There's a scene in John Wyndham's marvellous Chocky where the main character asks his father "Why does a cow stop?"
What he means by this is why does a cow's intelligence stop: why are cows smart enough to escape out of an open gate, but not smart enough to see that they could lift up the latch with their noses and escape whenever they want? Why do cows hit a point where their problem-solving ability just stops dead?
I was reminded of this as I read Matthew Huntbach's essay
What's Wrong with Ruby this morning. He points out that "Ruby, and the whole scripting language phenomenon is a slap in the face" for the academic language-design community of which he is apparently a part. We have been used to complaining that the programming languages we had developed were so much better than the mainstream programming languages, the only reasons they hadn’t taken off were that they weren’t developed and promoted by big companies, and that the inherent conservatism of industry restricted commercial programming to tried and trusted languages.
Yet a whole stream of new languages: Perl, PHP, Python and now Ruby, each initiated by one person as back-room projects, have been adopted for serious use and achieved many thousands of users. Unlike academically-derived languages, they have given the impression of being thrown together to meet a need without any strong underlying theoretical basis.
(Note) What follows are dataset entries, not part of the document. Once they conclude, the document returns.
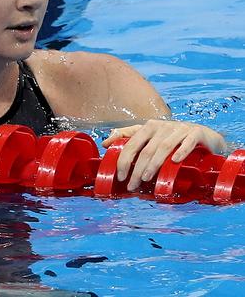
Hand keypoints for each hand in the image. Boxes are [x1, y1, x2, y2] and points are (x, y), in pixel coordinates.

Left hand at [101, 119, 226, 190]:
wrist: (205, 136)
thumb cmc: (172, 138)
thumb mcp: (149, 136)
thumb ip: (127, 137)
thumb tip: (104, 143)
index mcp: (149, 127)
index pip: (132, 143)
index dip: (124, 159)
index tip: (120, 176)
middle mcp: (162, 126)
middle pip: (146, 149)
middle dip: (137, 168)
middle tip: (132, 184)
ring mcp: (180, 129)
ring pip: (163, 147)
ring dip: (154, 164)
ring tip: (146, 178)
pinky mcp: (196, 133)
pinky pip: (187, 142)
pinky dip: (181, 152)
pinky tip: (174, 162)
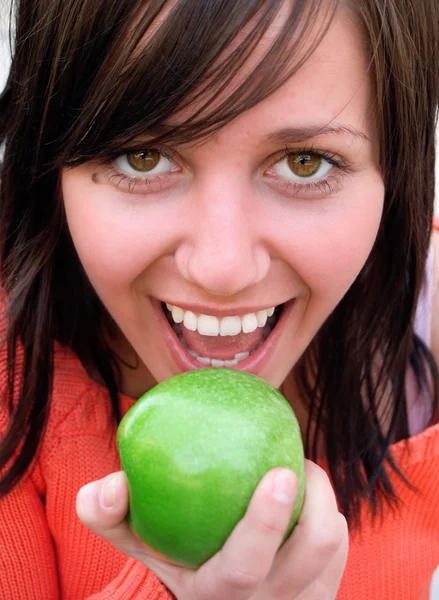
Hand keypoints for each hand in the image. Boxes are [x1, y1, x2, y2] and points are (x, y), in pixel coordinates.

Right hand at [76, 460, 347, 599]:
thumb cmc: (176, 560)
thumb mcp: (136, 543)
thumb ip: (109, 515)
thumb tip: (108, 485)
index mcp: (218, 594)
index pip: (245, 565)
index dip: (266, 521)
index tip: (279, 472)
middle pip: (313, 552)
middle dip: (317, 496)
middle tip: (294, 460)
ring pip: (333, 545)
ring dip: (322, 499)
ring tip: (299, 472)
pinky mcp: (322, 595)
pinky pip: (339, 547)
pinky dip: (326, 514)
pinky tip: (304, 500)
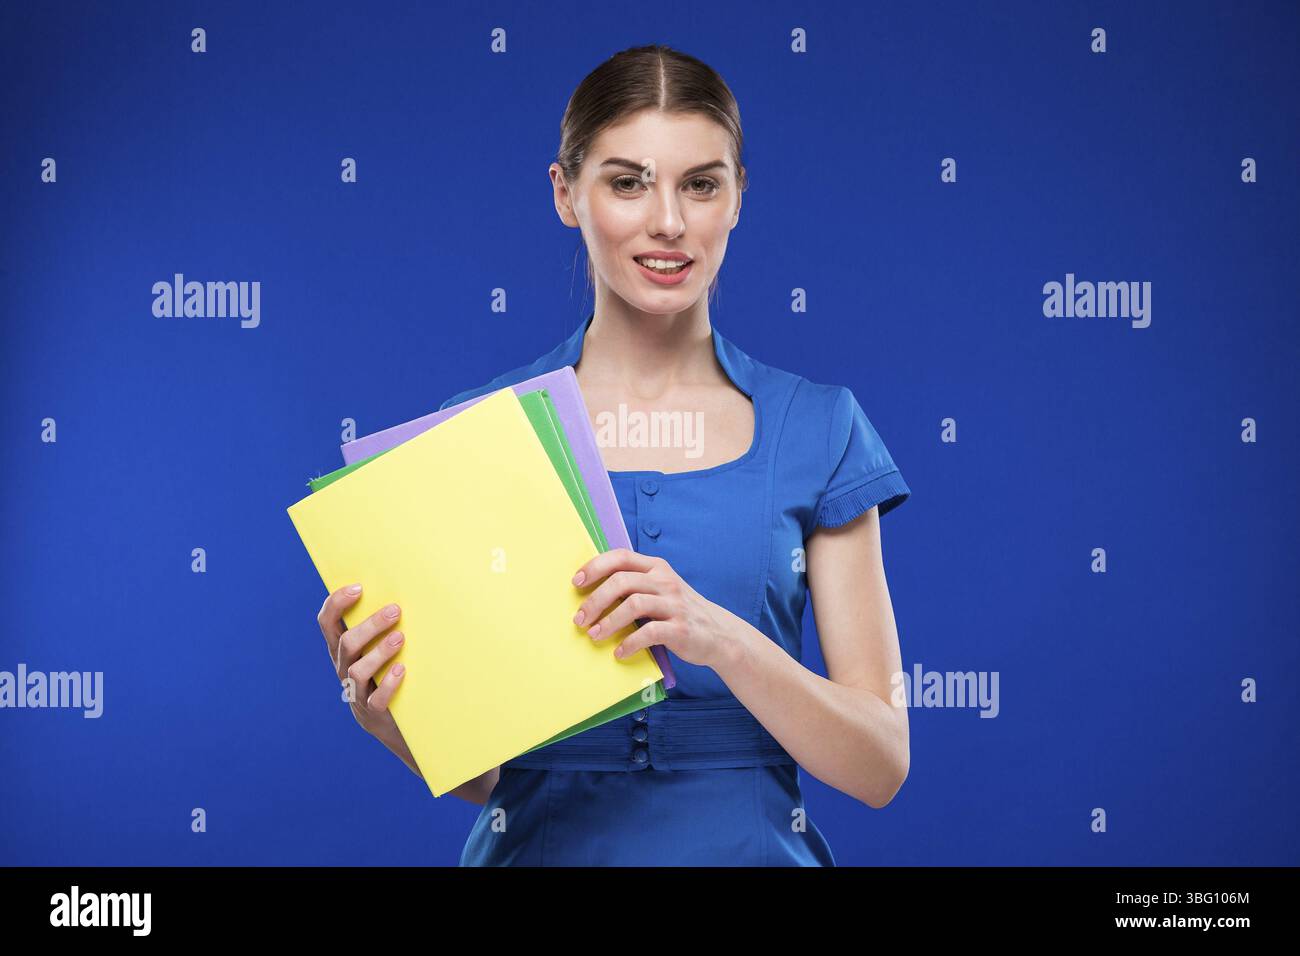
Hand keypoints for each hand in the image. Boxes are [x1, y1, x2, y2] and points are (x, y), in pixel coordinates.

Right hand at [317, 584, 409, 748]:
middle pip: (346, 643)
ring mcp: (356, 693)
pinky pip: (376, 699)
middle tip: (395, 610)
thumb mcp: (380, 651)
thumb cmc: (390, 675)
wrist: (394, 725)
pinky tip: (402, 671)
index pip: (327, 623)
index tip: (358, 588)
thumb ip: (383, 628)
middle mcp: (344, 669)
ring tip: (400, 638)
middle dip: (370, 625)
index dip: (337, 603)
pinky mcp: (372, 713)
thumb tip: (406, 594)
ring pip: (357, 670)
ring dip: (378, 652)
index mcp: (342, 650)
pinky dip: (388, 684)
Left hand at [571, 548, 738, 670]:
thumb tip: (591, 592)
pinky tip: (620, 652)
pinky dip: (630, 643)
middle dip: (595, 600)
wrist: (719, 634)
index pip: (621, 557)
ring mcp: (674, 604)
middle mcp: (665, 581)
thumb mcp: (661, 590)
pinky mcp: (681, 628)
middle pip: (622, 581)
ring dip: (608, 621)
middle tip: (580, 619)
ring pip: (633, 605)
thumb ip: (635, 585)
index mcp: (656, 567)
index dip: (595, 567)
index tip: (576, 582)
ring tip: (594, 635)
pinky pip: (650, 633)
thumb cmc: (679, 612)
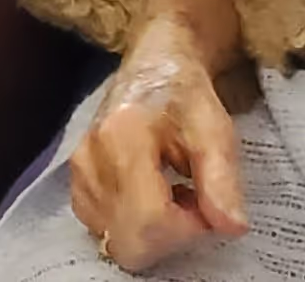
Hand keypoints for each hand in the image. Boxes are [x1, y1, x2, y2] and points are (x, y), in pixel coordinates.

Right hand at [70, 20, 247, 271]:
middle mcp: (90, 158)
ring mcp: (77, 170)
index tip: (208, 206)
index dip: (188, 229)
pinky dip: (131, 223)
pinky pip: (102, 226)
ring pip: (116, 239)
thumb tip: (230, 227)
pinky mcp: (74, 178)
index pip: (150, 221)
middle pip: (128, 241)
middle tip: (192, 201)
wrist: (154, 63)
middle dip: (170, 235)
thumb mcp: (215, 129)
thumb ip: (222, 180)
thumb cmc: (185, 93)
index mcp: (123, 138)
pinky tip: (151, 194)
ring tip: (172, 193)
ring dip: (152, 230)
That's right. Your languages weren't unsuccessful for the reasons you thought they were, and languages that don't meet your standards of elegance have flourished in actual use. Something you thought was necessary for a language to succeed (corporate backing) turns out not to be necessary after all. Now, let's apply your insights to the rest of your essay (which, by the way, is a perfect example of the kind of thing I was talking about in my post
Tightrope Walking). Ruby et al don't have static typing, formal semantics, standards documents, or the guarantee that each object will have a class that determines its behaviour - in short, they're not academic languages - and yet thousands of bright users use them and like them. Could it be that perhaps the lack of these things isn't such a problem as you think? Might they, in fact, have advantages that you're too blind to see?
See that bit of metal attaching the gate to the fence? You might like to think about what you can do with that.